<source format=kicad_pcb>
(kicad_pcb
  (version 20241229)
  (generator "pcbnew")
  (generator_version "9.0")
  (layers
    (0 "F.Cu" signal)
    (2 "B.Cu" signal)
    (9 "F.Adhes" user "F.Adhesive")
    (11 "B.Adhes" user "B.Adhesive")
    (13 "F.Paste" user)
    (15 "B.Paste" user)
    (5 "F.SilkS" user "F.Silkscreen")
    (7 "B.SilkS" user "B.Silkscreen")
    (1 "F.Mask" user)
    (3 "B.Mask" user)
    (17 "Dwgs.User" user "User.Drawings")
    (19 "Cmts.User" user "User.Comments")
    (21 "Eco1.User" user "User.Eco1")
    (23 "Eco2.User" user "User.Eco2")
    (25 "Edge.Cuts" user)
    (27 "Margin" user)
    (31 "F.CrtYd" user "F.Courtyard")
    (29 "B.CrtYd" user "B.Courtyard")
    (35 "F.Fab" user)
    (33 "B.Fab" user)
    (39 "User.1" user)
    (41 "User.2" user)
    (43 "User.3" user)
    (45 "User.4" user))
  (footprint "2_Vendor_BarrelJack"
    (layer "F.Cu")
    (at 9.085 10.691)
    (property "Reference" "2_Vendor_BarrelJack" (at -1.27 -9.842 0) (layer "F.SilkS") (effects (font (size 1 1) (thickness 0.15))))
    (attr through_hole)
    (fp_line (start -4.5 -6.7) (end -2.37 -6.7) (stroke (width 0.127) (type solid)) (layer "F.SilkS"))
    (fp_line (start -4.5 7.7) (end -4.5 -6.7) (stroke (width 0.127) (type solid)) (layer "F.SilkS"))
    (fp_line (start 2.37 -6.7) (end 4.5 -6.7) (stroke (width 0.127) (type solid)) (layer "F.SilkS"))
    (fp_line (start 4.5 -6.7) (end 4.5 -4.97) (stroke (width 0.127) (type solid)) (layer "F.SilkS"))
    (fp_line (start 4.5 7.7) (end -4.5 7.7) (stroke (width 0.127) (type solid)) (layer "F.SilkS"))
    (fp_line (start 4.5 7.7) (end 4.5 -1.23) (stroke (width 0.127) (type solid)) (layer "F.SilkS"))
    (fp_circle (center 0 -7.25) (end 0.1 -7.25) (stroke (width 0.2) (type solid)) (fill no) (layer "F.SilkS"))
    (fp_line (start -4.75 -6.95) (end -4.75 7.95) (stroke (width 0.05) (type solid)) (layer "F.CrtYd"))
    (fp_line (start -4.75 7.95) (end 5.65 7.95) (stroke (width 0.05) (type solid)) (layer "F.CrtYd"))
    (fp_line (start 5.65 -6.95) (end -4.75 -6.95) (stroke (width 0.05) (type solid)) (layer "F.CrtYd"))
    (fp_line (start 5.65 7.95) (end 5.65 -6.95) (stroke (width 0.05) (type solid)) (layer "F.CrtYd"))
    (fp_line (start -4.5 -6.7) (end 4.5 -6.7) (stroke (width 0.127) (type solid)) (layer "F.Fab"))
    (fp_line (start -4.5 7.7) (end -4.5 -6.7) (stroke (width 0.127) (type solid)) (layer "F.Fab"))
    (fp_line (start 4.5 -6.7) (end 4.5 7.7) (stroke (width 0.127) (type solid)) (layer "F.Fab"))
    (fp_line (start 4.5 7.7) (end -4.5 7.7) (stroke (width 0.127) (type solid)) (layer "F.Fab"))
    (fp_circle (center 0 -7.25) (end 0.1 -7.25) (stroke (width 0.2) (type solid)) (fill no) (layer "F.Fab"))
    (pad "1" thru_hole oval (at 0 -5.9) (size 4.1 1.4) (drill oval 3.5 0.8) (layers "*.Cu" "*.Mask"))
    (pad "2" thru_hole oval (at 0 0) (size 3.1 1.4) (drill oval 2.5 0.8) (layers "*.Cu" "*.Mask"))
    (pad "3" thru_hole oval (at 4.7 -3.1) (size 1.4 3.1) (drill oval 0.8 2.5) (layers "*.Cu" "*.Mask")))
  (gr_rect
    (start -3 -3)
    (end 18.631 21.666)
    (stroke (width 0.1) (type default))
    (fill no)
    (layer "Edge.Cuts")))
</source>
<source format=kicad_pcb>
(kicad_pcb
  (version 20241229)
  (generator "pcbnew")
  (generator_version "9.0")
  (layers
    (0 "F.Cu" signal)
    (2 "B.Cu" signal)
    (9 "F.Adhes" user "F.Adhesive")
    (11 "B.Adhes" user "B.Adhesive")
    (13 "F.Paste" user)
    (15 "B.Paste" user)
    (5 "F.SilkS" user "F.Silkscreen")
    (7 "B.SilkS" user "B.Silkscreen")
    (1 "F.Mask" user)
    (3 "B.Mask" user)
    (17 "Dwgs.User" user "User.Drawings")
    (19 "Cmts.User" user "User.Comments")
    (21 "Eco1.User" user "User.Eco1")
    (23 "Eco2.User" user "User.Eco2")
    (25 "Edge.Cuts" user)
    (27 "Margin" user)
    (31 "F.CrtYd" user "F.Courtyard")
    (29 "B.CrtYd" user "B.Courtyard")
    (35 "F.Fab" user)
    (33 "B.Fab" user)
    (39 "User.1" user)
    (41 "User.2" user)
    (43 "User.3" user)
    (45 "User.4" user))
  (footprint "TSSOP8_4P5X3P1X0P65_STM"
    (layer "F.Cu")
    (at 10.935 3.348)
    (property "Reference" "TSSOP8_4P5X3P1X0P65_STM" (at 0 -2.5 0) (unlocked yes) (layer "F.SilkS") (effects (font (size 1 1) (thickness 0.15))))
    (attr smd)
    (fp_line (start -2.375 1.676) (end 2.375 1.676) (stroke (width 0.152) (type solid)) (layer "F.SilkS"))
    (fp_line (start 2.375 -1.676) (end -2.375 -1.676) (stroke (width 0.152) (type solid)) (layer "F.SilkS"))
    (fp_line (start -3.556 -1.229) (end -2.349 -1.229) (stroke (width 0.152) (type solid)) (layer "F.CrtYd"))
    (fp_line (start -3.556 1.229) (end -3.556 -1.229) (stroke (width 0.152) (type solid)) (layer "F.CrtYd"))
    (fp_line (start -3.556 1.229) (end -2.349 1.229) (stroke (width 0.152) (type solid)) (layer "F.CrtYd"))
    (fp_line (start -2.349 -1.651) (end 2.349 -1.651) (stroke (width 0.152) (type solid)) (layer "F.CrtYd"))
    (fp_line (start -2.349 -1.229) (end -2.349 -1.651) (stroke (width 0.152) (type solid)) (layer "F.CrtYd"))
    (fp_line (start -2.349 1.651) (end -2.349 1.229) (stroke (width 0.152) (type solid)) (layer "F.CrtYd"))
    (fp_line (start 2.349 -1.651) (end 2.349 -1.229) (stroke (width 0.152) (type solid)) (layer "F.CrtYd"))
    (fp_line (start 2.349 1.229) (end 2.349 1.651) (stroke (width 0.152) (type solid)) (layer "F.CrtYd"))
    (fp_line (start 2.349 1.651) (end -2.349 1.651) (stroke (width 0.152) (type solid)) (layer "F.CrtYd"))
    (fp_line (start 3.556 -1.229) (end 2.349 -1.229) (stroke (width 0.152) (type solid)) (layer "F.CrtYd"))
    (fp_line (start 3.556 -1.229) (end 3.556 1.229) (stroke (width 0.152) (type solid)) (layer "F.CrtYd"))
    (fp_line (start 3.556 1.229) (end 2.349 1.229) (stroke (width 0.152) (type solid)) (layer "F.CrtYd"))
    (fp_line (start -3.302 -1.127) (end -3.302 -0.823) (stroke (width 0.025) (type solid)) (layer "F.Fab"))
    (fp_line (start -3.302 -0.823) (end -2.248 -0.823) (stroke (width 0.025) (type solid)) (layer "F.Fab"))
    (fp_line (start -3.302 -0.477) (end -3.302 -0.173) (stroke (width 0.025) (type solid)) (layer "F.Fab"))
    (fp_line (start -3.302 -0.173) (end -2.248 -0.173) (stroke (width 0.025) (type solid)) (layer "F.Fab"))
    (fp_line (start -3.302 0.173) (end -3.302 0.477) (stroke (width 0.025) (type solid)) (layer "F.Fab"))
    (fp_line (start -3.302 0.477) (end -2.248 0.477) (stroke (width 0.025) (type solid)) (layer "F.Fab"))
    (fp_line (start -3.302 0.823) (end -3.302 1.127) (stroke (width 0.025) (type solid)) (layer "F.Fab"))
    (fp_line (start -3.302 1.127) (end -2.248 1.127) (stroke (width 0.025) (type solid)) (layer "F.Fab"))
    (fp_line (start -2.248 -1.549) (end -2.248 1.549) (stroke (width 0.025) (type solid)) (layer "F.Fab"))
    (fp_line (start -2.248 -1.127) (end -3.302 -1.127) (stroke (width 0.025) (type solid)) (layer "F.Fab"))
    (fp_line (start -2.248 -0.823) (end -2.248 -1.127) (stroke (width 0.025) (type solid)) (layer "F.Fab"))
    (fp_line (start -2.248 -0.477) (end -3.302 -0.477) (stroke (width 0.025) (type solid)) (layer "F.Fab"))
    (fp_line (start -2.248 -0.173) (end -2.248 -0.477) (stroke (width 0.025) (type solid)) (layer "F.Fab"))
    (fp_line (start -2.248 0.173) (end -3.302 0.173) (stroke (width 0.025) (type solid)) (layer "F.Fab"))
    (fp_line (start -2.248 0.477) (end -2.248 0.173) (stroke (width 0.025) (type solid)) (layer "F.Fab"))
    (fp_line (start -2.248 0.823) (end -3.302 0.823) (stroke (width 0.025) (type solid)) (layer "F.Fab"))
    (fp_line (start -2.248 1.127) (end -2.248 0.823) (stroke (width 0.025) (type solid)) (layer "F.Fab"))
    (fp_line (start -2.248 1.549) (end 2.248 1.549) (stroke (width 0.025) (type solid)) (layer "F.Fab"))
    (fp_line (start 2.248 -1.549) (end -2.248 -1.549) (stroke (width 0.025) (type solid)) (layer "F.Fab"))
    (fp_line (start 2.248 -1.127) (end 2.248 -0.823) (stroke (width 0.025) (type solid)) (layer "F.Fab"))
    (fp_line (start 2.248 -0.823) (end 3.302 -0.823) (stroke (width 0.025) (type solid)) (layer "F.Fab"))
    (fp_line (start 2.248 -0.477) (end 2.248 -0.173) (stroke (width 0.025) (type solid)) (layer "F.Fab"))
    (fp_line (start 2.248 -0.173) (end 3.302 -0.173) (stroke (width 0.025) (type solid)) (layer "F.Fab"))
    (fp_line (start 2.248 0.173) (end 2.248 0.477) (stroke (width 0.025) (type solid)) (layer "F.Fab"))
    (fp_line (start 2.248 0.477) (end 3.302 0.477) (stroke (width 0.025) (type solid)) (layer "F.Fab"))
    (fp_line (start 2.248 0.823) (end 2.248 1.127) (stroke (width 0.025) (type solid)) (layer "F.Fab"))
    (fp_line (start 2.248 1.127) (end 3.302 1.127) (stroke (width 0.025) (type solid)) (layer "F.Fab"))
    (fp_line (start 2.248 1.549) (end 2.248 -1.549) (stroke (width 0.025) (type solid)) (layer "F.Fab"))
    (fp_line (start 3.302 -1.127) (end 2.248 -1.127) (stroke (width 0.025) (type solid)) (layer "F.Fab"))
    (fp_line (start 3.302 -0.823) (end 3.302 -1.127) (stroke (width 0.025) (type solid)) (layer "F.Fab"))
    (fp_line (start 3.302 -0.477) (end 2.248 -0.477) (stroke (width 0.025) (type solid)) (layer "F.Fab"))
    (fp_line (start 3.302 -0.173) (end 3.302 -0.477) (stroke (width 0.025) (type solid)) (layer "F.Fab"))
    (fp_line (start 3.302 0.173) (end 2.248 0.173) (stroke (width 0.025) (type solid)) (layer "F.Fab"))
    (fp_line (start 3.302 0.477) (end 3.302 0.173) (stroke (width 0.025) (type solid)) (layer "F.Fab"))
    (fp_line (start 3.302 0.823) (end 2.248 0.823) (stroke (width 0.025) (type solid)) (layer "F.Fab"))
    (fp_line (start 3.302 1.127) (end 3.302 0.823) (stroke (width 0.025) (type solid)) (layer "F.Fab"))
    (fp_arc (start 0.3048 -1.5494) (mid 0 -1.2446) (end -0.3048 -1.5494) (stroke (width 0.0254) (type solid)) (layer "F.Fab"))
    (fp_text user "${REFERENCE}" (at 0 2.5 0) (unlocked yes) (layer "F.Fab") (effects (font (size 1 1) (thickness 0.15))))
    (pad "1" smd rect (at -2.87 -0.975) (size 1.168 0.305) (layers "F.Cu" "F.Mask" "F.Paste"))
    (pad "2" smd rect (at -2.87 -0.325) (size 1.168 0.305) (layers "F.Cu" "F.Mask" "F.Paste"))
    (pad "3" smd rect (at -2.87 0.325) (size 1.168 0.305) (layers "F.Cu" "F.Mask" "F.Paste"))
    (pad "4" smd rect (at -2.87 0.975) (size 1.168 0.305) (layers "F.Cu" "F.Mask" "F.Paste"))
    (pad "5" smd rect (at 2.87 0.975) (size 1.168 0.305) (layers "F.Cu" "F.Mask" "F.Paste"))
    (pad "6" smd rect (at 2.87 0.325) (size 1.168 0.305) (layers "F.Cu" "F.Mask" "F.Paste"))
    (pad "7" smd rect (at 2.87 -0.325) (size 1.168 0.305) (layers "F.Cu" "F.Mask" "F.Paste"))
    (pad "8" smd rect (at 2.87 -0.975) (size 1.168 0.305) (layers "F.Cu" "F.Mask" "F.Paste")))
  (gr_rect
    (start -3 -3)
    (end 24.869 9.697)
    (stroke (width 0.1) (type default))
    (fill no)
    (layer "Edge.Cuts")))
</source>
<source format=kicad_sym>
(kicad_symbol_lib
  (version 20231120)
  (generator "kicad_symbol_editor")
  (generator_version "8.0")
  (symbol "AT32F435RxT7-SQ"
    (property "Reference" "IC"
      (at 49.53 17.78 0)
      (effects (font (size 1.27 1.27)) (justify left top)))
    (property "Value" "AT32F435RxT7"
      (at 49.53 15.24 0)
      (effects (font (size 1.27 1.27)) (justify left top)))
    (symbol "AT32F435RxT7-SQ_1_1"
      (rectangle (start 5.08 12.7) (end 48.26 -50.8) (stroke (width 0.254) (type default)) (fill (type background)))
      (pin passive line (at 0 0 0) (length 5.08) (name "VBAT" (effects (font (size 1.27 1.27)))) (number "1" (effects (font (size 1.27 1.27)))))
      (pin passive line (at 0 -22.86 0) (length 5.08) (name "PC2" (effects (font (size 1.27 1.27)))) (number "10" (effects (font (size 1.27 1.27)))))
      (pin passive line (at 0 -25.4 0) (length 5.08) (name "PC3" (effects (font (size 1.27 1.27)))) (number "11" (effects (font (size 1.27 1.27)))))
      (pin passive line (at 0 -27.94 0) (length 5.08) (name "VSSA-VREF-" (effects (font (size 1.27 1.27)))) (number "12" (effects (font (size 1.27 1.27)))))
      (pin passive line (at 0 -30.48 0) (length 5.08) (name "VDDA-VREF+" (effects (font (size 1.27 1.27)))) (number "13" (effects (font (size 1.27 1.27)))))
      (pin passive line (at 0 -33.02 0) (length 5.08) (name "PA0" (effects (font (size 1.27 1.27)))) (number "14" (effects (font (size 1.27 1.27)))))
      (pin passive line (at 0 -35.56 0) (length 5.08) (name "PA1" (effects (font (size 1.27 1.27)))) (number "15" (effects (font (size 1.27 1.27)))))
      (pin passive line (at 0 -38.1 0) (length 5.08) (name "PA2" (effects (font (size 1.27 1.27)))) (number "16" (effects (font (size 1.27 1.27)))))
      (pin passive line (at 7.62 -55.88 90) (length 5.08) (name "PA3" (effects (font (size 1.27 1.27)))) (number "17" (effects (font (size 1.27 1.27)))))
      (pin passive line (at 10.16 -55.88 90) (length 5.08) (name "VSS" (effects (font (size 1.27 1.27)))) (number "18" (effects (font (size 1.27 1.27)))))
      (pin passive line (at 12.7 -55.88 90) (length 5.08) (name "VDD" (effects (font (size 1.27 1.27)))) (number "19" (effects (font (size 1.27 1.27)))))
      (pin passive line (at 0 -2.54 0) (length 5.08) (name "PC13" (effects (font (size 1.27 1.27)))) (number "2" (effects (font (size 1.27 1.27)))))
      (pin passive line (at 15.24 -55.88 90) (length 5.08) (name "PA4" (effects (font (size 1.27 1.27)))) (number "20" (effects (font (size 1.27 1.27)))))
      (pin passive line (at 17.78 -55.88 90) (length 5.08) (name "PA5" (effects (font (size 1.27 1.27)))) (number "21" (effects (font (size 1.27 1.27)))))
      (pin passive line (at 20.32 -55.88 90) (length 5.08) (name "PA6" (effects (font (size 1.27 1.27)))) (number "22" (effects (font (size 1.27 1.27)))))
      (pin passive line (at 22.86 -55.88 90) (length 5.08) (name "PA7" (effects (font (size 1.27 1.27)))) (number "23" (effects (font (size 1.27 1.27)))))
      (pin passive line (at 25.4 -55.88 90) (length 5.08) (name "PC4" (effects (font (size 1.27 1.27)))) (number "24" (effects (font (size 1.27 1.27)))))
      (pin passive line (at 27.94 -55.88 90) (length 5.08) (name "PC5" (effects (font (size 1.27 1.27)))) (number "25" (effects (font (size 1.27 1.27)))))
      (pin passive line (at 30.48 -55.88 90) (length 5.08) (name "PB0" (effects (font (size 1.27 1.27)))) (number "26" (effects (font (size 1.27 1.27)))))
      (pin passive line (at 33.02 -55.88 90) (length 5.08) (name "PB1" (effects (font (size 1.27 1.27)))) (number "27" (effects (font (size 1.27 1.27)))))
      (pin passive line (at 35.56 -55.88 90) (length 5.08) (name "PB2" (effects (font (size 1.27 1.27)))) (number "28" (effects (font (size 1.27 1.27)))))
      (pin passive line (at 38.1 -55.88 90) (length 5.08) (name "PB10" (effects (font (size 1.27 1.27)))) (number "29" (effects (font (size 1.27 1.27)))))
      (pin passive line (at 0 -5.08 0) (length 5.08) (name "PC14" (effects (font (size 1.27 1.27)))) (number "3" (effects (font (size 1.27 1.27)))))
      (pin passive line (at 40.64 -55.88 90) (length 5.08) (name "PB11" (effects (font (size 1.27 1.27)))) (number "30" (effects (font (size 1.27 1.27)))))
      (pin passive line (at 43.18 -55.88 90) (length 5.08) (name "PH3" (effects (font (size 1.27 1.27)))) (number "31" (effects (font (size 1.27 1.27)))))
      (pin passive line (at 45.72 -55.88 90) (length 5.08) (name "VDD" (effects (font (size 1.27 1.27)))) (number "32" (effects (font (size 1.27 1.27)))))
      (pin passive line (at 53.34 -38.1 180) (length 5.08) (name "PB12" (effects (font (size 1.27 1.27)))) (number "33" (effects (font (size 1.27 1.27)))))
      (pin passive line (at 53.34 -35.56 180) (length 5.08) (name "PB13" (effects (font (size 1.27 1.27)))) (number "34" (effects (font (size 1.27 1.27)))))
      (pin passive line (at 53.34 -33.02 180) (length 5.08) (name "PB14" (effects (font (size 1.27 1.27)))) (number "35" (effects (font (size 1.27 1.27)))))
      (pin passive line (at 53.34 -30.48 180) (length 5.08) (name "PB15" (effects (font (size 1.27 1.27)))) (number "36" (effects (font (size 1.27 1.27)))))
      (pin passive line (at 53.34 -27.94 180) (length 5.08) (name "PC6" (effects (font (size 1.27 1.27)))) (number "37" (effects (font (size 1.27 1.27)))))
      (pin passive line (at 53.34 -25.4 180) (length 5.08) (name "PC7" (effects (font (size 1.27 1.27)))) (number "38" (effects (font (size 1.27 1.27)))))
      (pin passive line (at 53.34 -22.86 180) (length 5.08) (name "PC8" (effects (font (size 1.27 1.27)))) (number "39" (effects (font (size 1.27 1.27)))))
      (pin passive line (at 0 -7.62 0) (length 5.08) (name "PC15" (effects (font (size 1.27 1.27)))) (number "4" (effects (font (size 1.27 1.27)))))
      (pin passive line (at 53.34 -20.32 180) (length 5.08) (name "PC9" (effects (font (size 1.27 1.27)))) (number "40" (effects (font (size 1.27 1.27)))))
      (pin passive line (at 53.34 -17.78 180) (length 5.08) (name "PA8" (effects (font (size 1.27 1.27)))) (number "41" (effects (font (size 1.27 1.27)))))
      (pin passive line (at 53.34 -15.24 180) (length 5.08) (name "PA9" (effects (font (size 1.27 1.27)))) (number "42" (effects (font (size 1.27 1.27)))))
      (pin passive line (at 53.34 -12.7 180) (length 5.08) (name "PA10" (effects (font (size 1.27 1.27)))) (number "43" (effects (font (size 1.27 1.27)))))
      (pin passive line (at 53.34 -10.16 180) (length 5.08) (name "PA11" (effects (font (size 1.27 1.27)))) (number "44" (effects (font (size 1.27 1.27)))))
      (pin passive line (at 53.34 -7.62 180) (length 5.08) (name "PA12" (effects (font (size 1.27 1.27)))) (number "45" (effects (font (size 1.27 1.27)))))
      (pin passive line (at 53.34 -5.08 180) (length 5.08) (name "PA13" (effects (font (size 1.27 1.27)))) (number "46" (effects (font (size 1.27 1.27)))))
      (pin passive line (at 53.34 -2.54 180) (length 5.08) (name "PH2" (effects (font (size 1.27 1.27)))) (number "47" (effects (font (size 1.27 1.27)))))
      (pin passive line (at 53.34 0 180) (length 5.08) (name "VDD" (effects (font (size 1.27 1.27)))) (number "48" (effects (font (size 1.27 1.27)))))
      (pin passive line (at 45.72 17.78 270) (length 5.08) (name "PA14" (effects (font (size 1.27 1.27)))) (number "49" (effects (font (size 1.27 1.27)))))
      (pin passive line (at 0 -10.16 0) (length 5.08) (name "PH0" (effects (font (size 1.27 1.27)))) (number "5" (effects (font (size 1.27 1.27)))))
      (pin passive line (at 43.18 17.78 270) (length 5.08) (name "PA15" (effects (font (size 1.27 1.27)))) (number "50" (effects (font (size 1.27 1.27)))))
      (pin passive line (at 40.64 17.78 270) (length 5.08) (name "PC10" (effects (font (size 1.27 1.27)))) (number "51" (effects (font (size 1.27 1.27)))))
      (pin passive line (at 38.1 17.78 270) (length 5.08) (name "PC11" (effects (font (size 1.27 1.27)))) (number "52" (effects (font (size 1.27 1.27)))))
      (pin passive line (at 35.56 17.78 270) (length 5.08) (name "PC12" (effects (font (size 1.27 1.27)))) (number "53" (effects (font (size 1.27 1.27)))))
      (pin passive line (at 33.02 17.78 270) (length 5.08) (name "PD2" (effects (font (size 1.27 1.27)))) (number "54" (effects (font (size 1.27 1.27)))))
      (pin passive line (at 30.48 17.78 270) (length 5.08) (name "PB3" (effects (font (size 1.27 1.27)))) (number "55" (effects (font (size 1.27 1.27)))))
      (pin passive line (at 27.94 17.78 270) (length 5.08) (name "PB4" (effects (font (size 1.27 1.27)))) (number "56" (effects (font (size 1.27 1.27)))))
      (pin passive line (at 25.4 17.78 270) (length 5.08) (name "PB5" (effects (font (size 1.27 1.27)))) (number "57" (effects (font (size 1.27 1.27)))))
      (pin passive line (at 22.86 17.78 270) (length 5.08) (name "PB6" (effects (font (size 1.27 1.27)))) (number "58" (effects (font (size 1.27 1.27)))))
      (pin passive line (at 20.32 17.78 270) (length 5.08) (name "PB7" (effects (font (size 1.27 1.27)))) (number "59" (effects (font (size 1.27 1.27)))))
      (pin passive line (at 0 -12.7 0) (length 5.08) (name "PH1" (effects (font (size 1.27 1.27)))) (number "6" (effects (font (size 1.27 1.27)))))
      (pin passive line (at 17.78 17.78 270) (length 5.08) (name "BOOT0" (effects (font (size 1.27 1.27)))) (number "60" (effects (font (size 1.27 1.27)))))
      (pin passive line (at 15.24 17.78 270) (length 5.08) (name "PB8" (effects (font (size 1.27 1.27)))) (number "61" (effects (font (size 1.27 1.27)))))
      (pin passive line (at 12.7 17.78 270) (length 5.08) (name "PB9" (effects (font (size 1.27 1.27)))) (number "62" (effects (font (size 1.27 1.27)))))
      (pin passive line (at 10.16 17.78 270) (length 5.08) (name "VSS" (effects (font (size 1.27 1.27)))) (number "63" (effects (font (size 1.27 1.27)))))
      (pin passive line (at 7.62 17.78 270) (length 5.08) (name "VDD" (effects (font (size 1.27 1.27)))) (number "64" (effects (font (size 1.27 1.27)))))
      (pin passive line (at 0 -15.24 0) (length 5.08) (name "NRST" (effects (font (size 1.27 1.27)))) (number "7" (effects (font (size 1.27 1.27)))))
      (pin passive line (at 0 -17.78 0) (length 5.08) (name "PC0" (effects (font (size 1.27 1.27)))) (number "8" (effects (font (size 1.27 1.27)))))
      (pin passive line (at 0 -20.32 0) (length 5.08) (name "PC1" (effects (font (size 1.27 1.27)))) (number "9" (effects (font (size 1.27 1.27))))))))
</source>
■ ■ ■ ■ ■ ■ ■
The task:
Look through the material and find each line that includes "thickness", then copy it.

Result of this exercise:
    (property "Reference" "2_Vendor_BarrelJack" (at -1.27 -9.842 0) (layer "F.SilkS") (effects (font (size 1 1) (thickness 0.15))))
    (property "Reference" "TSSOP8_4P5X3P1X0P65_STM" (at 0 -2.5 0) (unlocked yes) (layer "F.SilkS") (effects (font (size 1 1) (thickness 0.15))))
    (fp_text user "${REFERENCE}" (at 0 2.5 0) (unlocked yes) (layer "F.Fab") (effects (font (size 1 1) (thickness 0.15))))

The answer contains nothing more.